Nearly six months ago it seemed that dealmaking was done for the year as companies pulled back, needing to manage their own businesses during trying times rather than think about acquiring others.

Soon after the onset of the coronavirus pandemic — and the sharp economic contraction and stock market crash it caused — even already announced deals were in jeopardy. Some deals, such as Sycamore Partners’ plan to buy a majority stake in L Brands-owned Victoria’s Secret, fell apart.

As for new deals, would-be acquirers paused, not wanting to take on too much risk. Meanwhile, potential targets, seeing their stock values plunge, rushed to protect themselves from hostile bids by implementing poison pills.

But it wasn’t just the economic climate that made deal activity come to a halt. Shelter-in-place orders, which forced many employees to work-from-home, made deal-making seem logistically impossible. Meetings conducted on Zoom instead of in person seemed unlikely to help deal-making, not to mention the difficulty of conducting due diligence remotely.

 That hesitancy is apparent in the numbers: data from Goldman Sachs showed that M&A activity at the conclusion of the second quarter was down 51% year-over-year.

But while many assumed that deal activity would cease for the year, well-positioned companies began to sense opportunities and act on them.

Colin Ryan, managing director at Goldman Sachs, says of the pickup in M&A activity we’ve seen over the past two months: “While we were seeing plenty of boards and companies focus on their balance sheet, we were also getting a lot of in bounds from companies saying, ‘OK now I’m in a position of strength. Now is my opportunity to make some waves. How soon can I start to enter dialogue from an M&A point of view?’”

Some of that opportunity dissipated when markets swiftly swung back from their March lows, providing fewer discounts for acquirers. But with interest already piqued and buyers realising that interest rates are likely to be lower for longer, companies have proven still been willing to make bids. There were seven deals announced since 1 July greater than $10bn each, according to Dealogic.

Some of those big deals include Teladoc Health agreeing to an $18.5bn merger with Livongo Health and Intercontinental Exchange, the owner of the New York Stock Exchange, buying Ellie Mae for $11bn from Thoma Bravo.

Some of the dynamics of deals have changed while markets remain uncertain. Namely, Ryan has been noticing that stock is increasingly being used to get deals done. The thinking on the companies’ side is: “Rather than having to make a decision to cash out today, why don’t we ride the upside together and pay a more modest premium in a stock deal, but you get to participate in the benefits of the consolidation,” Ryan says.

But these types of tie-ups only work when there’s familiarity on both sides of the transaction. Companies have been hesitant to engage with leadership teams they don’t know since meetings are taking place remotely. On the flip side, because some deals are happening with people who already know each other, the process has become even more efficient despite — or because of — travel restrictions.

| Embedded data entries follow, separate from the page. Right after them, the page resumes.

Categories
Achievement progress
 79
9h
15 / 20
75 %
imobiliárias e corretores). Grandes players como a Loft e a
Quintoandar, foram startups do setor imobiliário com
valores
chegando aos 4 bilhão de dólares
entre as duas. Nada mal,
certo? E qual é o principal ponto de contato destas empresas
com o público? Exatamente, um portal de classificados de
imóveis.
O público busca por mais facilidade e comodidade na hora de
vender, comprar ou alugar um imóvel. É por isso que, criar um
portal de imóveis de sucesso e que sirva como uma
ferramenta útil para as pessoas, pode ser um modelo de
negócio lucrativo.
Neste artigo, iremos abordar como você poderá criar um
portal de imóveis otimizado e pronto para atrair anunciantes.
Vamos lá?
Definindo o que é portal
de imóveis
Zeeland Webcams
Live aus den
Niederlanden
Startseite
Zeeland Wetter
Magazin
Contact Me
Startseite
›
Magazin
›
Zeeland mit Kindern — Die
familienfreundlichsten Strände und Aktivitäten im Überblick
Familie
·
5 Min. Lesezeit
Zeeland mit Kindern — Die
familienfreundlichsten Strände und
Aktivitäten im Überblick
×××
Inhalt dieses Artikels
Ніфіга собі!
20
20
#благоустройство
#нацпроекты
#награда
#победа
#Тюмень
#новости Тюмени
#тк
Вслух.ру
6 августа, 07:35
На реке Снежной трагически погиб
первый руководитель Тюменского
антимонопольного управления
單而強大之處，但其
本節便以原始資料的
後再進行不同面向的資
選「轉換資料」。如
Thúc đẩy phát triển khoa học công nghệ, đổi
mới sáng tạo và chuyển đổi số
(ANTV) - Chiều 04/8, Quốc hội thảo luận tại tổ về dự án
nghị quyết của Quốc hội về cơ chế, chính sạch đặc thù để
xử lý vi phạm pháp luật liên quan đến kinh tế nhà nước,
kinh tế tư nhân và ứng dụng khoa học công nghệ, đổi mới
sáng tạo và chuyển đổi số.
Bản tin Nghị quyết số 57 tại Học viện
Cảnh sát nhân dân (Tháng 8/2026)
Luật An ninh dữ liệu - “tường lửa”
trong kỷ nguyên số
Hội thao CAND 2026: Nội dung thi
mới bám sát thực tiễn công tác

“I think what you’re seeing right now is the M&A market is very strong because the people who are doing deals are doing them with people that they know,” Ryan said. “I think it is tougher to find that next deal where you’ve never met the CEO before.”

And deal activity is expected to remain robust for the rest of the year. The IPO market has also proven to be strong, which forces acquirers to consider a bid before companies go public to avoid the hurdles of acquiring publicly traded companies.

The election may also prove to be a catalyst as companies try to get ahead of whatever outcome they sense coming from the election — whether it be changes to taxes or regulation.

Ryan says: “We are certainly seeing owners ask the question, ‘Should I go out and seek liquidity? Even if I might forego a little price on the top end to get deals done in a tax efficient manner now, versus wait a year and find out that I may have gotten a higher headline price but I have to pay more in capital gains.”

One way or another, it’s proven not to be a boring year for M&A.